If you're looking for a regular income, forget about putting your hard-earned money in a savings account. The story with Treasury bonds is just about as bleak. True, they're relatively risk-free and stable, but the return on them has been low, too. Ron Kaiser, director of San Francisco-based investment advisers Bailard, Biehl & Kaiser, has been studying the relative returns and volatility of various investment vehicles for years. According to his research, real estate is just as conservative an investment as bonds -- but may be a better source of income.
Short-term rates will likely stay low for some time, by most economists' accounts. "The period in the '80s and '90s when rates were really high was a result of high inflation. We just don't have that today, so there's no reason for interest rates to be high," Kaiser says. Real estate, on the other hand, may fluctuate more than bonds in the short run, but Kaiser says they have a long track record of bringing in solid income -- probably more than Treasuries -- and make sense for any investor looking to have a diversified portfolio.

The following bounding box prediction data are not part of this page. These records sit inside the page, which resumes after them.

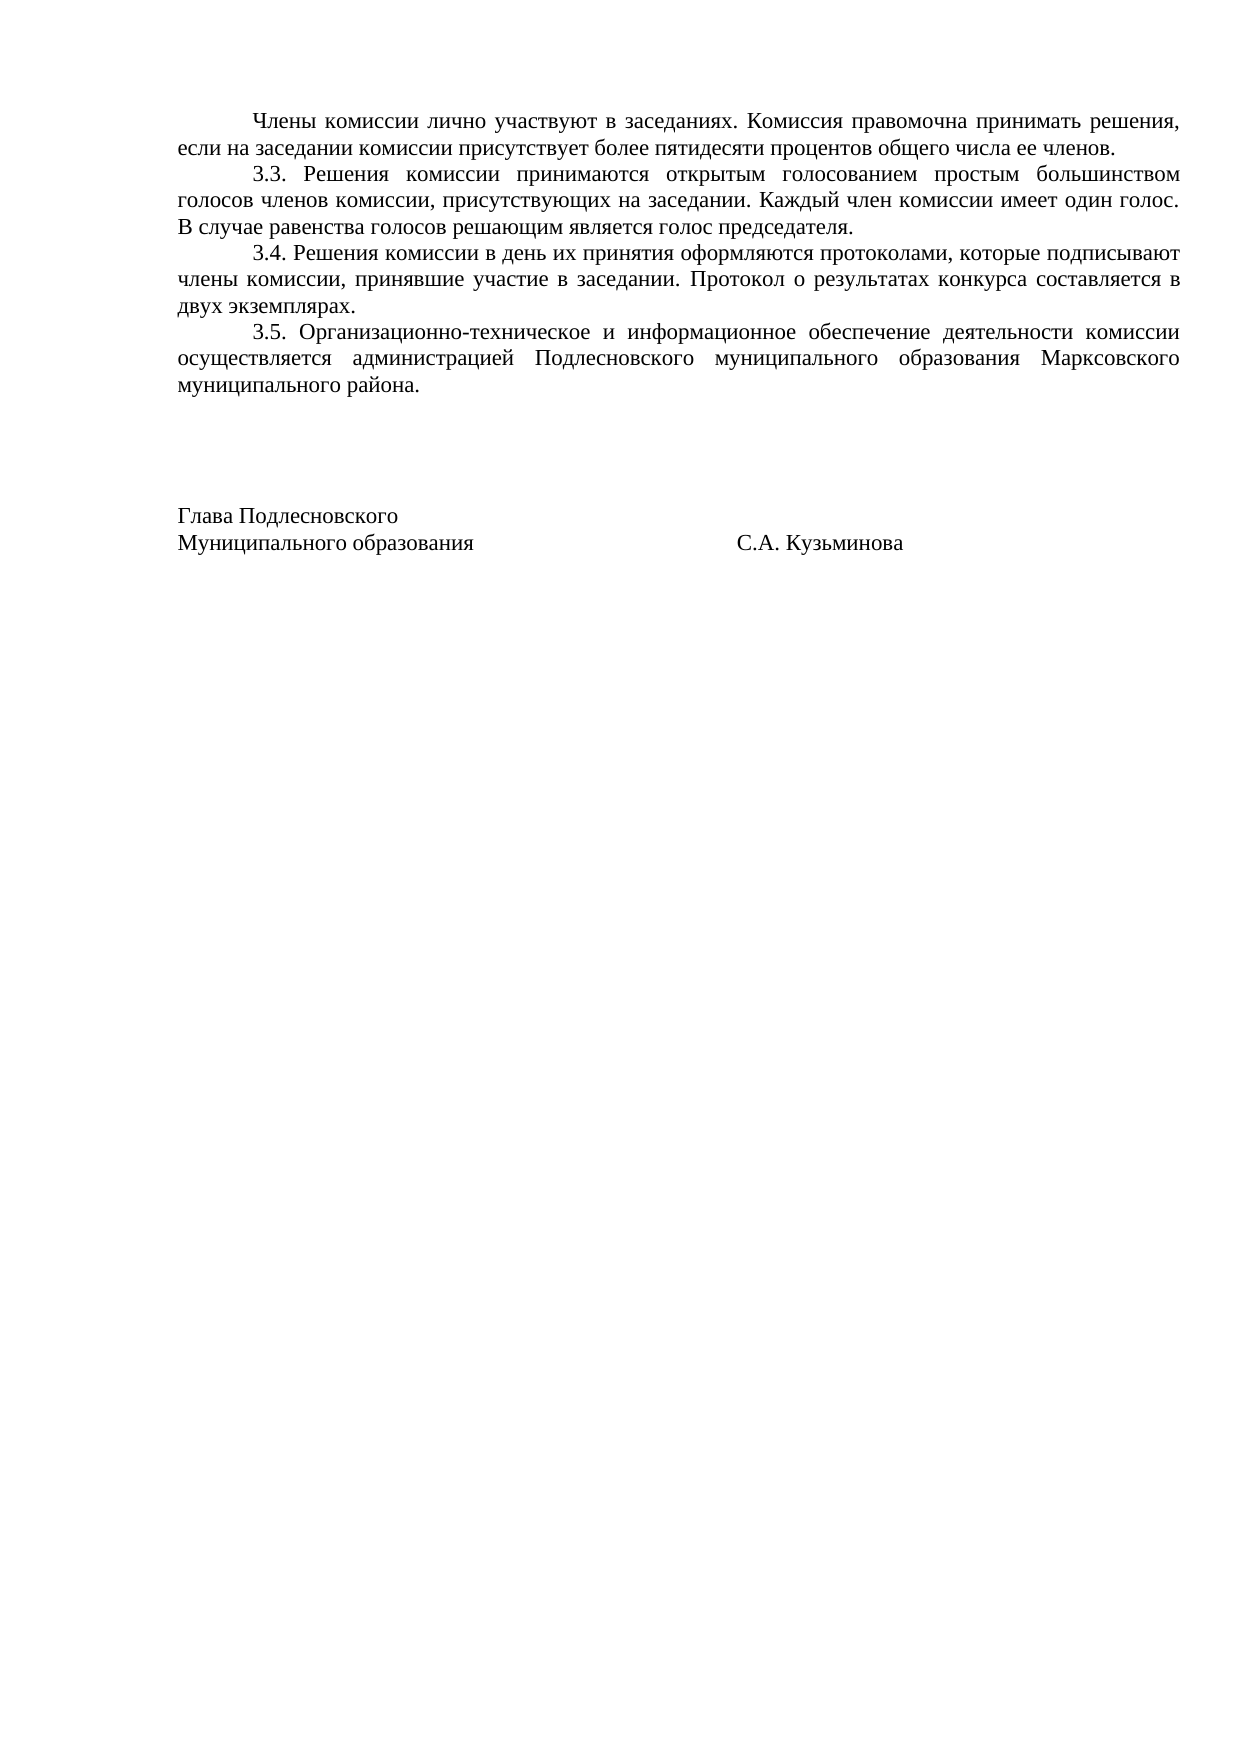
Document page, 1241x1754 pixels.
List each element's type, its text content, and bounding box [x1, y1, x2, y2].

text 3.5. Организационно-техническое и информационное обеспечение деятельности комиссии осуществляется администрацией Подлесновского муниципального образования Марксовского муниципального района. [177, 318, 1181, 397]
text Глава Подлесновского [177, 503, 1181, 529]
text Члены комиссии лично участвуют в заседаниях. Комиссия правомочна принимать решения, если на заседании комиссии присутствует более пятидесяти процентов общего числа ее членов. [177, 107, 1181, 160]
text Муниципального образования С.А. Кузьминова [177, 529, 1181, 555]
text 3.3. Решения комиссии принимаются открытым голосованием простым большинством голосов членов комиссии, присутствующих на заседании. Каждый член комиссии имеет один голос. В случае равенства голосов решающим является голос председателя. [177, 160, 1181, 239]
text 3.4. Решения комиссии в день их принятия оформляются протоколами, которые подписывают члены комиссии, принявшие участие в заседании. Протокол о результатах конкурса составляется в двух экземплярах. [177, 239, 1181, 318]
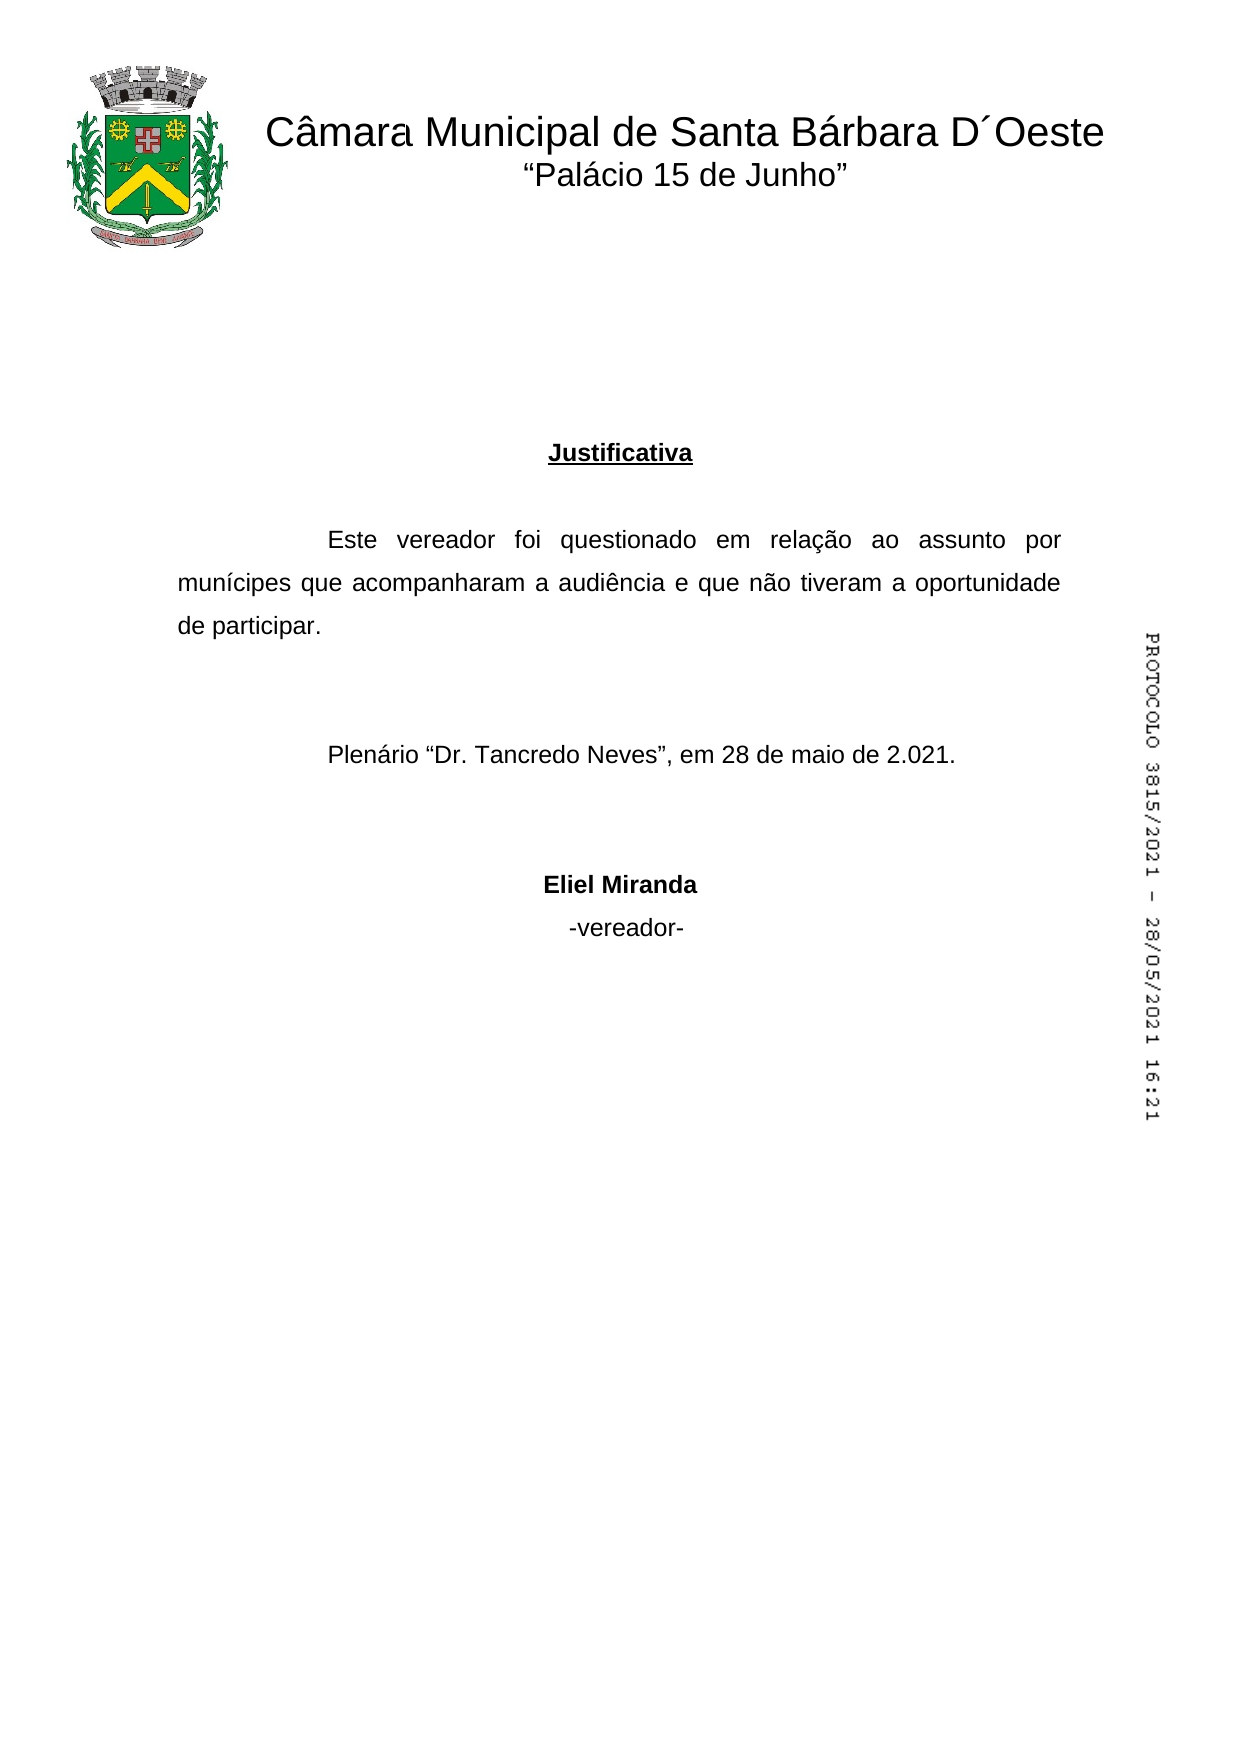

Kaiser spoke about his research and investment strategy with BusinessWeek Online reporter Amy Tsao on Sept. 25, 2003. Edited excerpts from their conversation follow:
Q: Explain what's behind your thesis that real estate can fill the role of bonds as stable and reliable income? Doesn't real estate fluctuate more than bonds?
A: When you look at the statistics of it, the historic reliability of real estate income is actually superior to interest yields. That's the thing a lot of people aren't aware of. Of course, investors [who, like me, have been] in the [market] for over 30 years are used to thinking of bonds as a superior income-yield vehicle because bonds spent most of our career yielding better than 6%. All of a sudden they're yielding 4%, and we're realizing they're not the best place to get income return after all.
Yields can go higher or lower, and there's the hit from capital loss on bonds, whereas real-estate volatility of income is very low. You're going to get a 5% return on a real-estate portfolio. That looks very attractive next to bonds. And over time, real-estate incomes should gradually grow with inflation because rents and cash flows track with inflation over the long run. You get an inflation-hedged return. If you look at an inflation-linked bond, you're getting 2% or 2.5% interest return. Real estate is clearly superior in terms of cash-flow returns.
Q: What kinds of real estate are you referring to? You're not talking about someone buying and selling individual properties are you?
A: I'm primarily talking about private market properties for institutional investors. They can acquire a diversified portfolio of properties. But for a typical individual investor, they have to resort to the public REIT [real estate investment trust] market. One of the things to be aware of is that while, over a 20-year period, public REITs deliver the same returns to a similarly leveraged portfolio of private property, you can have a lot of [short-term] volatility [because they trade like stocks]. Public REITs have a pretty reliable dividend return of 4% to 6% a year. For the investor looking to the long term, a diversified portfolio of offices, shopping centers, and apartments make a pretty reliable income stream.
Q: Who is this strategy best suited for?
A: I think it's right for the person who has already achieved most of their financial goals and is looking to preserve wealth and cash flows. My mother-in-law, for example. If you're looking for aggressive capital return, this would be a fairly boring strategy.
I manage a diversified portfolio of about 30 different public REITs for my mother-in-law. She gets a monthly check from her brokerage account as her portfolio right now is yielding a 7% dividend. That's a nice return considering her money used to be sitting in a savings account, which today is earning about 2%. She has a monthly Social Security check and then a monthly check from her REIT portfolio. She has been able to double her income just from having a good dividend stream.
Q: What kind of concerns do people have when you suggest that real estate may be better for them than bonds?
A: Again, my mother-in-law is a good case. She thought it was risky. She wanted to know what if these companies cut their dividends. I told her that realistically these companies are in very good shape, not overly leveraged, and are well managed. I would say pick a good portfolio of them -- make sure you diversify over at least 10 of them. If your nest egg is small, you probably want to stick with the biggest companies, which are already well-diversified.
Q: What kind of asset allocation do you recommend to clients?
A: Real estate has always been an important asset class for our clients. Currently, we recommend the average client hold 20% in real estate [in REITs or private property], around 15% in bonds, and the balance in domestic and international stocks.
Q: In the spectrum of investments, where does real estate fit in as far as risk?
A: By the classic risk measure of volatility of return, real estate is lower risk than either stocks or bonds. But with real estate you have the illiquidity problem in the private market. When you factor in liquidity risk, real estate is somewhere between stocks and bonds.
Still, the data indicate real estate is a very good, reliable income source. If you have a diversified portfolio, you shouldn't worry too much about cyclical effects. I tell people, including my mother-in-law, not to look at how prices go up and down, just plan to be in there for 20 years and collect the income.